Initalize the weights of nn.ConvTranspose2d

huxc_ustc · March 8, 2017, 4:15am

how shoud I initalize the weights of nn.ConvTranspose2d ? like nn.Conv2d? is this any special for Pytorch

Add another question:Does pytorch require manual weight initialization or pytorch layers would initialize automatically? means:if i do’t initialize the weight or bias ,it is all zero or random value ?

for m in self.modules():
    if isinstance(m, nn.Conv2d):
        n = m.kernel_size[0] * m.kernel_size[1] * m.out_channels
        m.weight.data.normal_(0, math.sqrt(2. / n))
    elif isinstance(m, nn.BatchNorm2d):
        m.weight.data.fill_(1)
        m.bias.data.zero_()

infer : the bias will automatically initialize with random value . is that right?

The work I want to do is to build a FCN based on a caffemodel FCN . now i want to initalize the network .as following
my initalization:

def weights_initG(m):
    for p in m.modules():
        if isinstance(p,nn.Conv2d):
            n = p.kernel_size[0] * p.kernel_size[1] * p.out_channels
            p.weight.data.normal_(0, math.sqrt(2. / n))
        elif isinstance(p,nn.BatchNorm2d):
            p.weight.data.normal_(1.0, 0.02)
            p.bias.data.fill_(0)
        elif isinstance(p,nn.ConvTranspose2d):
            n=p.kernel_size[1]
            factor = (n+1)//2
            if n%2 ==1:
                center = factor - 1
            else :
                center = factor -0.5
            og = np.ogrid[:n,:n]
            weights_np=(1-abs(og[0]-center)/factor)* (1-abs(og[1]-center)/ factor)
            p.weight.data.copy_(torch.from_numpy(weights_np))

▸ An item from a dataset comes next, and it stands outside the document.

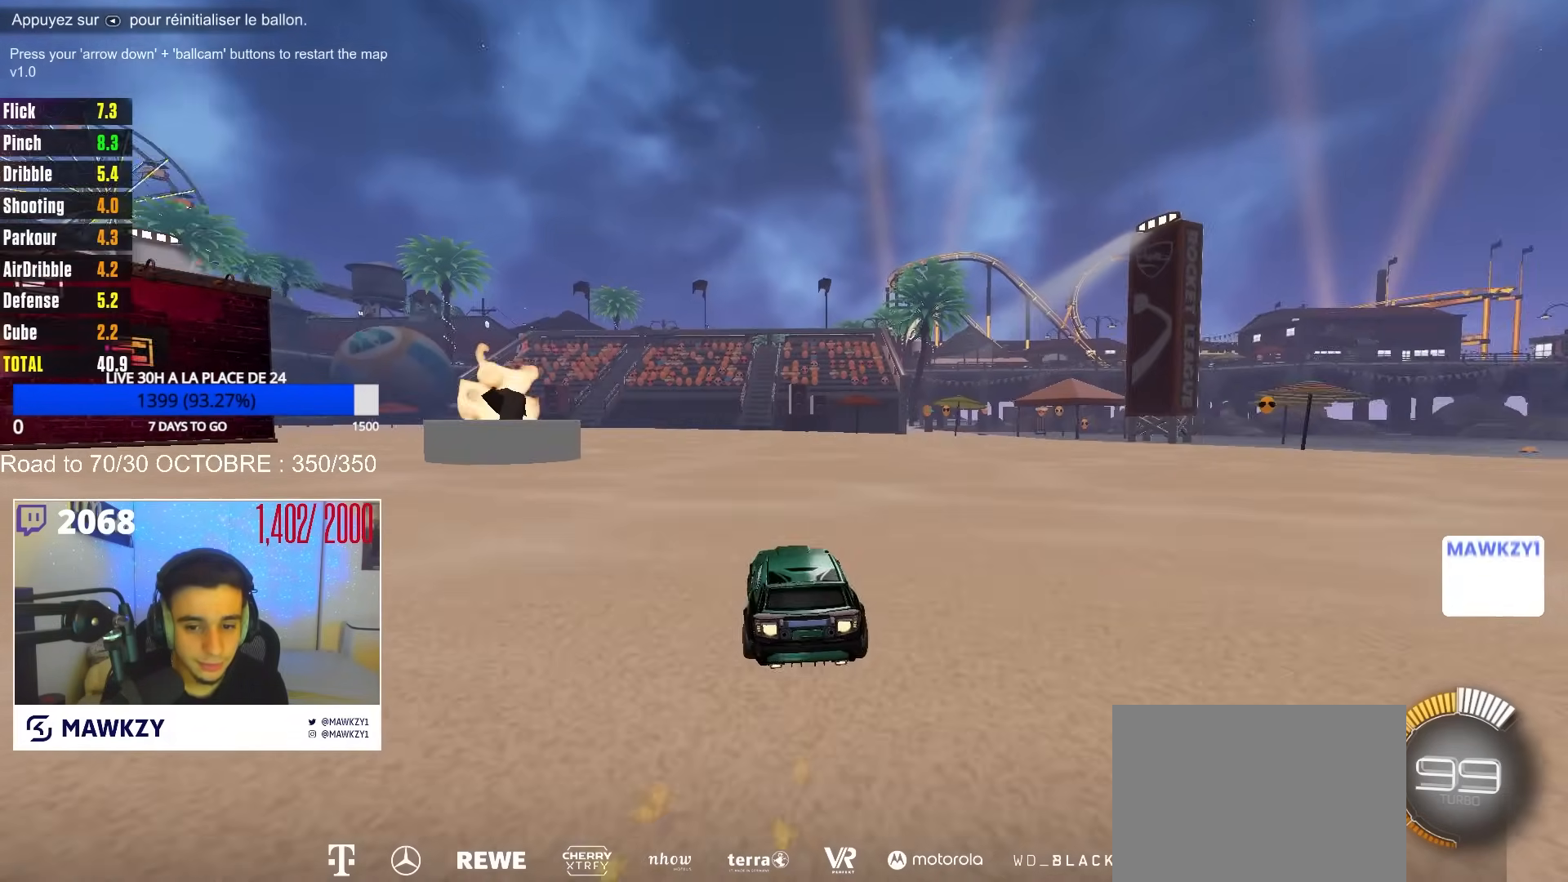
{"buttons": ["B", "X"], "left_stick": "left", "right_stick": "center", "events": [[167, "left_stick", "right"], [450, "left_stick", "left"]]}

Question one : how should I initalize the bias of Conv and deconv
Question two :since Pytorch image data is between[0,1],caffe image data is [0,255]. the weight initalization method have any difference with Caffe?

chenyuntc · March 8, 2017, 4:22am

have a look at example dcgan

def weights_init(m):
    classname = m.__class__.__name__
    if classname.find('Conv') != -1:
        m.weight.data.normal_(0.0, 0.02)
    elif classname.find('BatchNorm') != -1:
        m.weight.data.normal_(1.0, 0.02)
        m.bias.data.fill_(0)

netG.apply(weights_init)

it should work.

david-leon · March 8, 2017, 5:19am

@chenyuntc Does pytorch require manual weight initialization or pytorch layers would initialize automatically? I noticed there is .reset_parameters() in the base _ConvNd class, but I didn’t see where this function is called.

apaszke · March 8, 2017, 10:36am

The parameters are initialized automatically. If you want to use a specific initialization strategy take a look at torch.nn.init. I’ll need to add that to the docs.

acgtyrant · May 18, 2017, 6:30am

reset_parameters() should be called in __init__.

bille_du · June 2, 2017, 10:04am

hello,hank you very much for your help, I ask you another question, for the above code, use the normal distribution to initialize the weights. If i want a normal distribution of variables in a certain range, what method can be done? Do I need to customize a distribution function?
Or called Truncated Normal Distribution

chenyuntc · June 3, 2017, 1:10pm

maybe just use clamp_

m.weight.data.normal_(1.0, 0.02).clamp_(min=0,max=2)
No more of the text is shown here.